Saved data entries
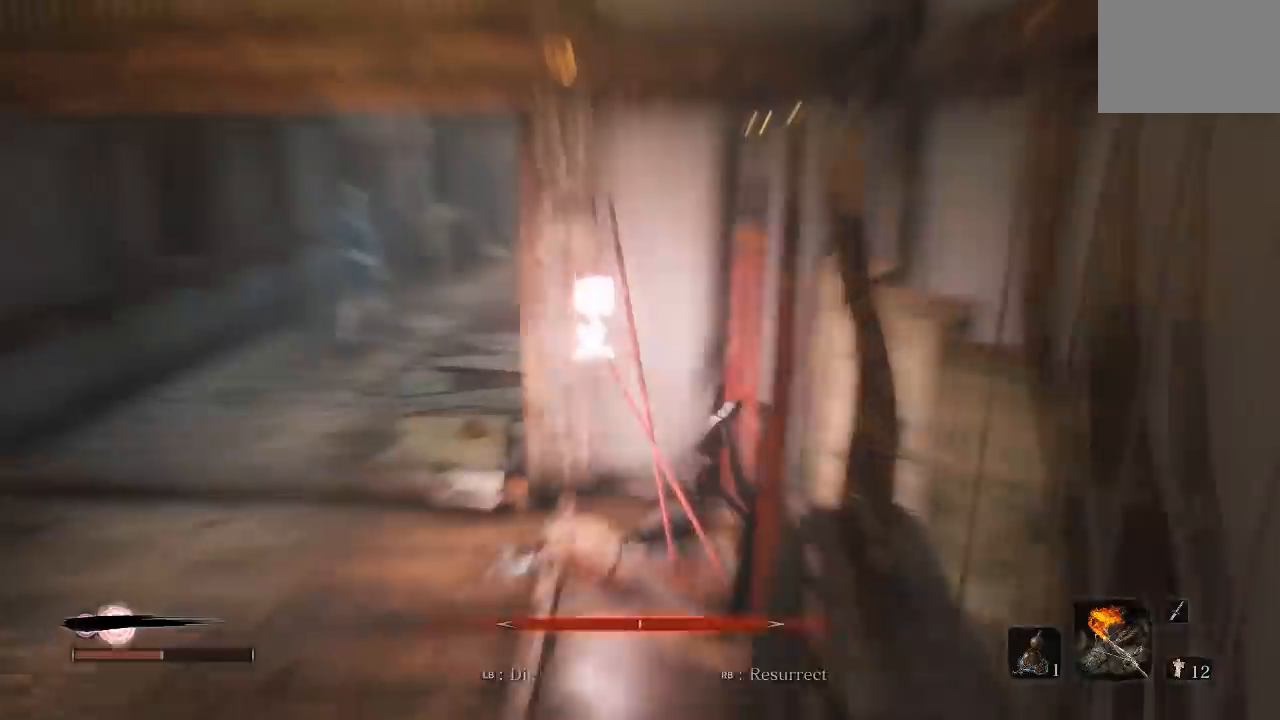
{"dt_ms": 500, "buttons": [], "left_stick": "up-left", "right_stick": "center", "button_events": [[17, "R1", "up"]]}
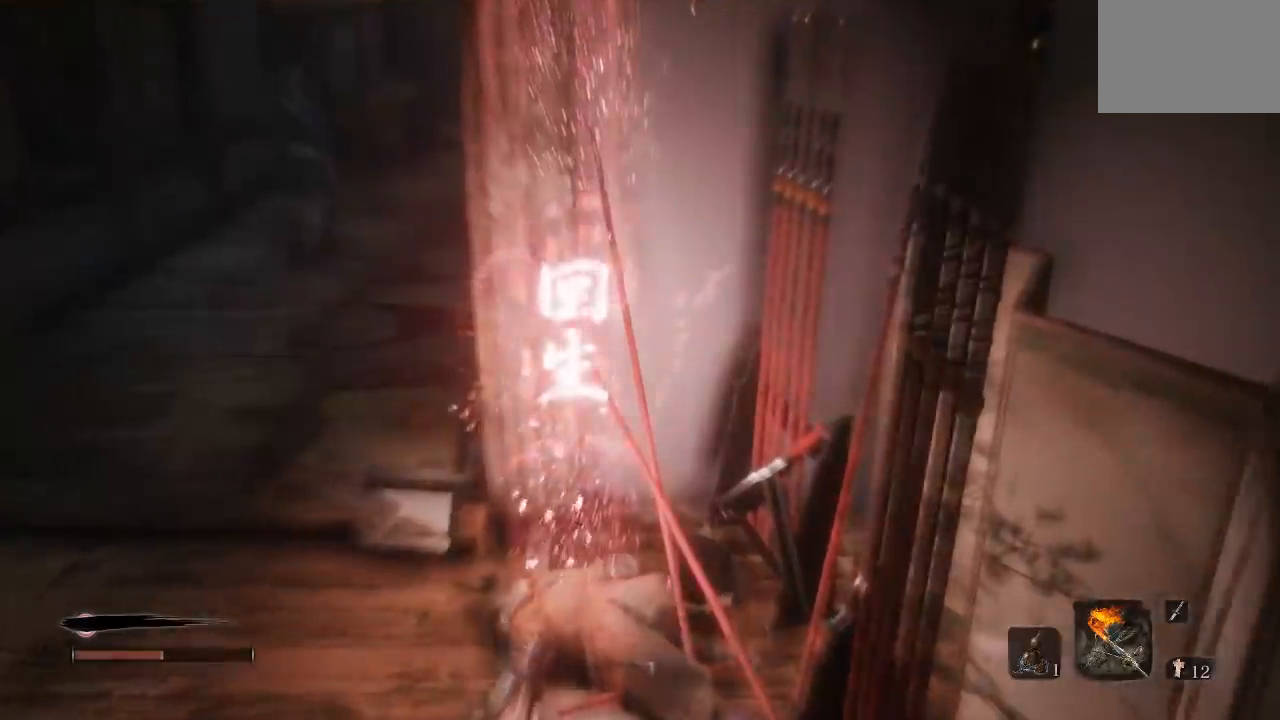
{"dt_ms": 500, "buttons": ["B"], "left_stick": "up", "right_stick": "center", "button_events": [[83, "B", "down"]]}
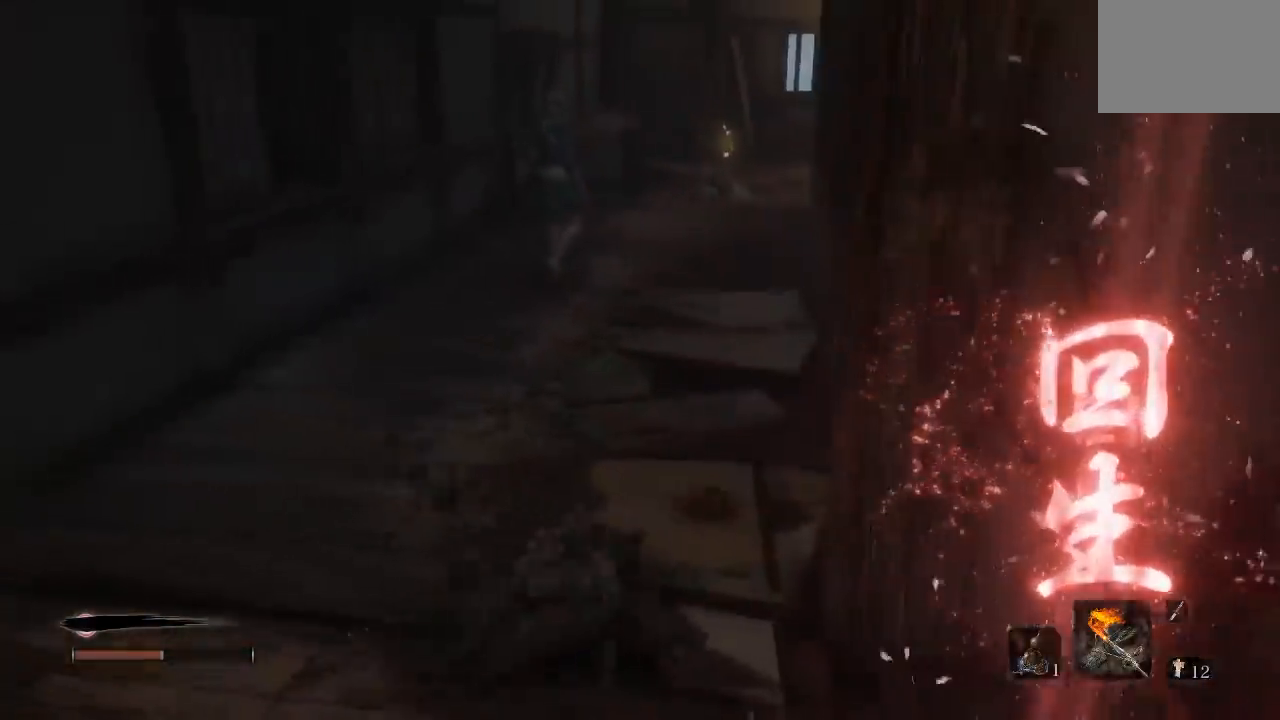
{"dt_ms": 500, "buttons": ["B"], "left_stick": "up-right", "right_stick": "center", "button_events": []}
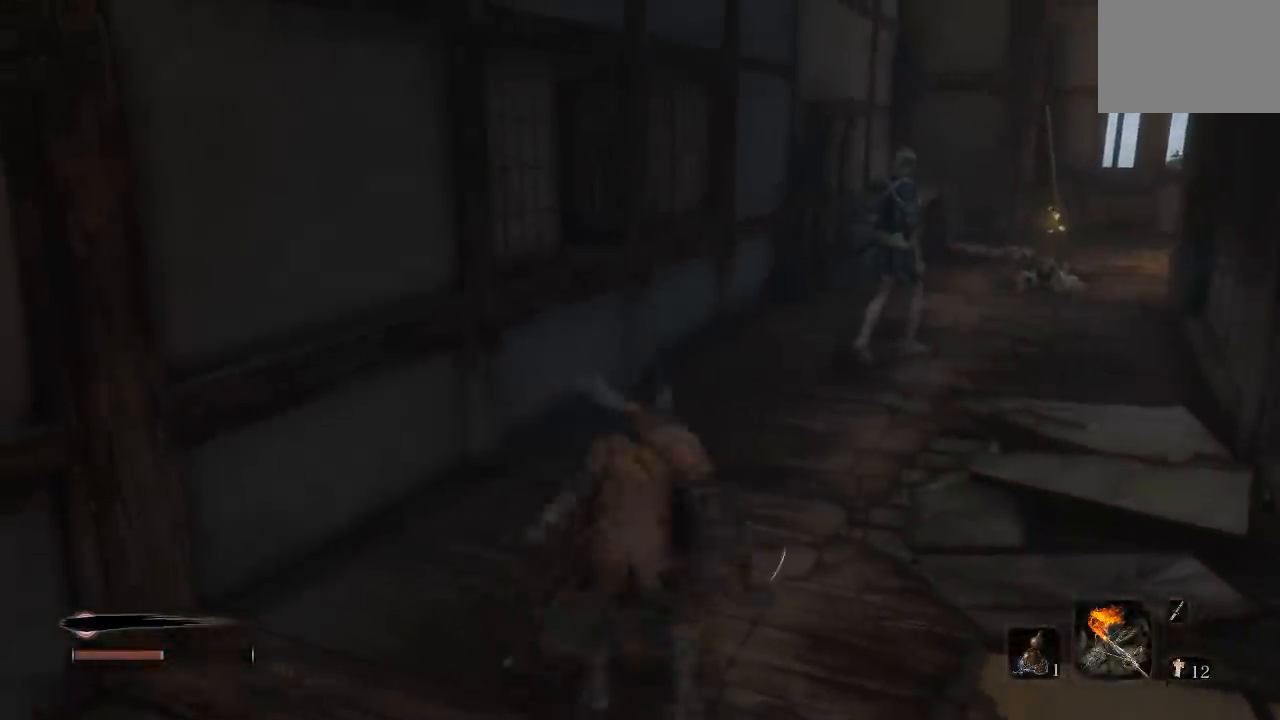
{"dt_ms": 500, "buttons": [], "left_stick": "up", "right_stick": "center", "button_events": [[483, "B", "up"]]}
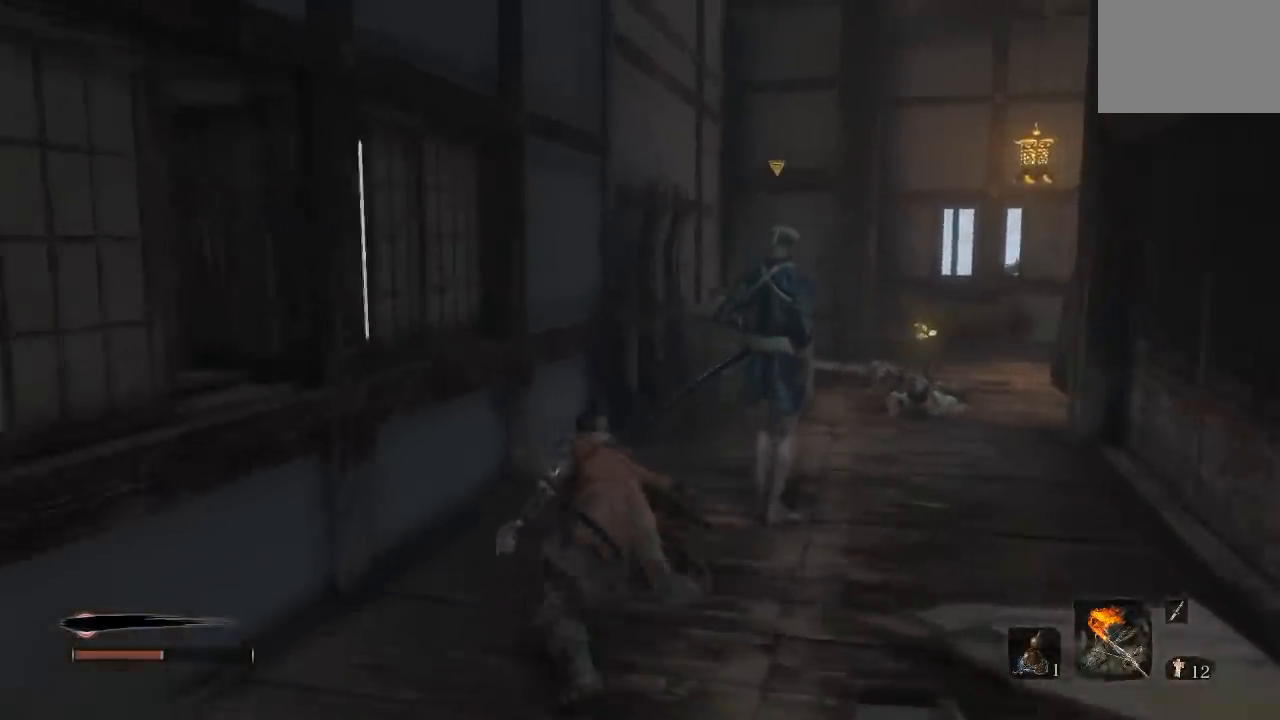
{"dt_ms": 500, "buttons": ["R1"], "left_stick": "up-right", "right_stick": "center", "button_events": [[233, "R1", "down"], [233, "R3", "down"], [333, "R3", "up"], [367, "R1", "up"], [433, "R1", "down"]]}
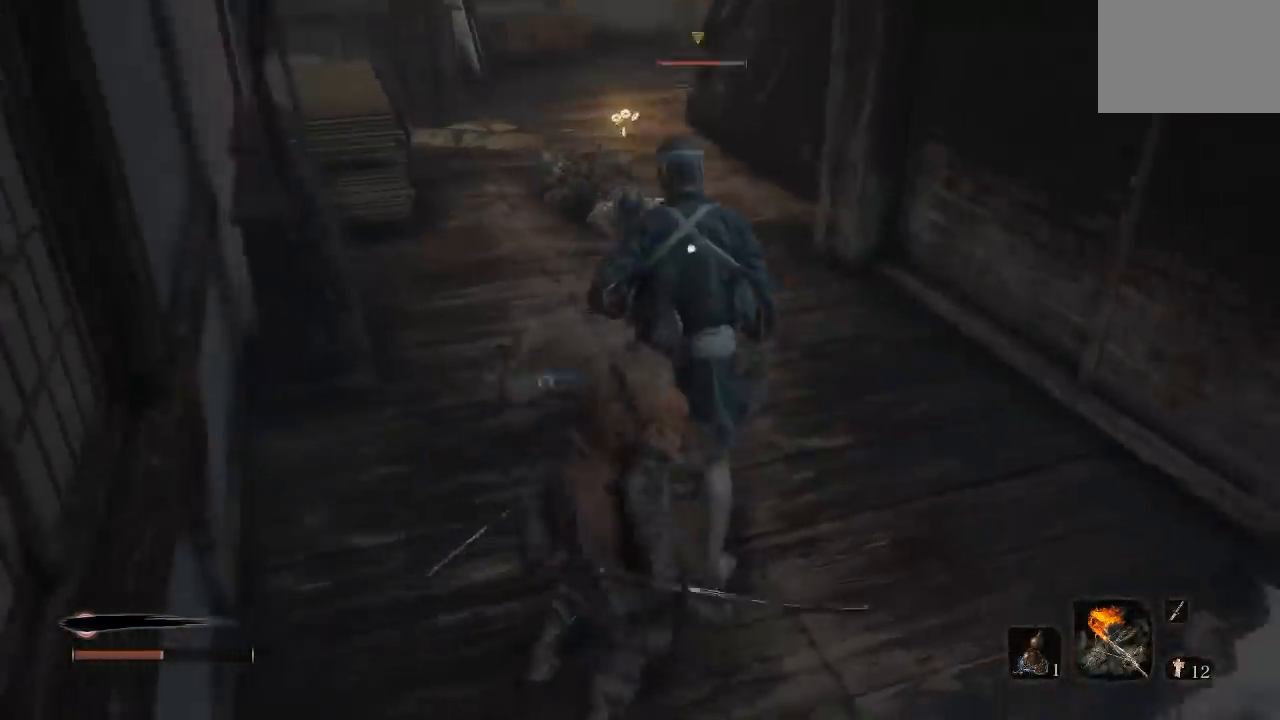
{"dt_ms": 1000, "buttons": [], "left_stick": "center", "right_stick": "down-left", "button_events": [[33, "R1", "up"], [83, "R1", "down"], [200, "R1", "up"], [433, "R3", "down"], [567, "R3", "up"]]}
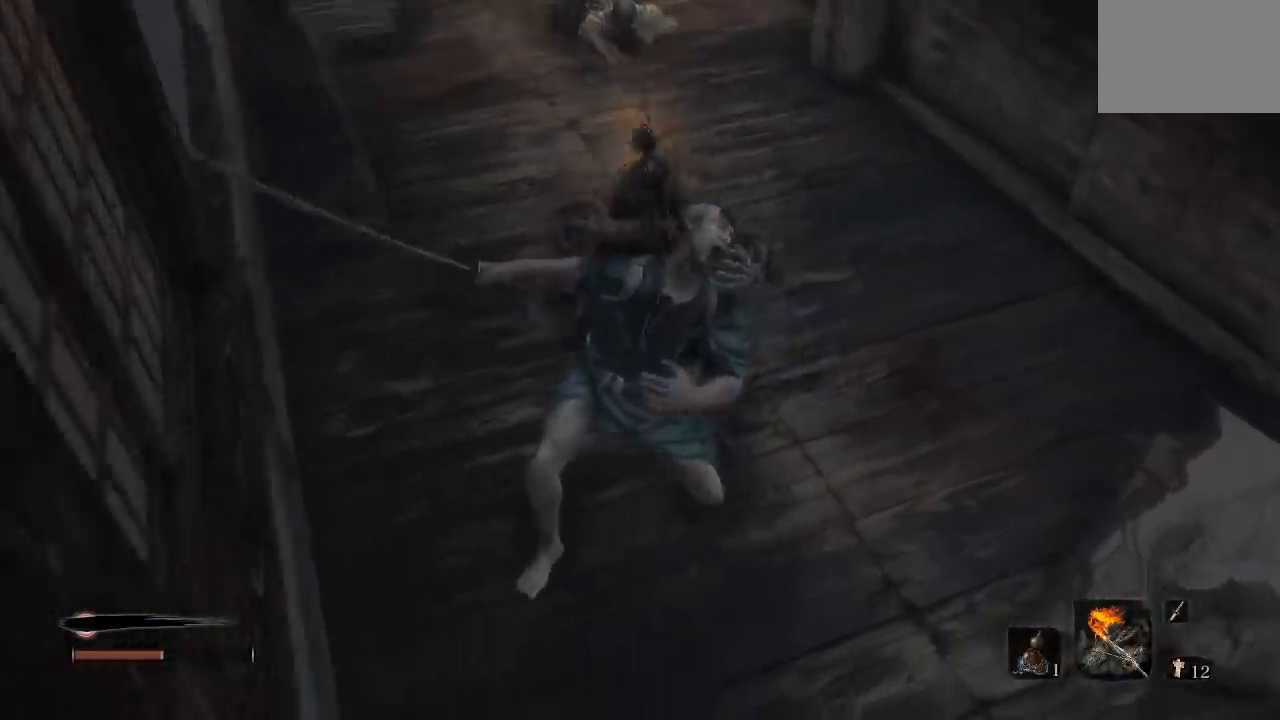
{"dt_ms": 500, "buttons": [], "left_stick": "down-left", "right_stick": "center", "button_events": []}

◆ **Task instructions**:
Every line in the data above that contains the word "down" should be copied.

◆ **Final answer**:
{"dt_ms": 500, "buttons": ["B"], "left_stick": "up", "right_stick": "center", "button_events": [[83, "B", "down"]]}
{"dt_ms": 500, "buttons": ["R1"], "left_stick": "up-right", "right_stick": "center", "button_events": [[233, "R1", "down"], [233, "R3", "down"], [333, "R3", "up"], [367, "R1", "up"], [433, "R1", "down"]]}
{"dt_ms": 1000, "buttons": [], "left_stick": "center", "right_stick": "down-left", "button_events": [[33, "R1", "up"], [83, "R1", "down"], [200, "R1", "up"], [433, "R3", "down"], [567, "R3", "up"]]}
{"dt_ms": 500, "buttons": [], "left_stick": "down-left", "right_stick": "center", "button_events": []}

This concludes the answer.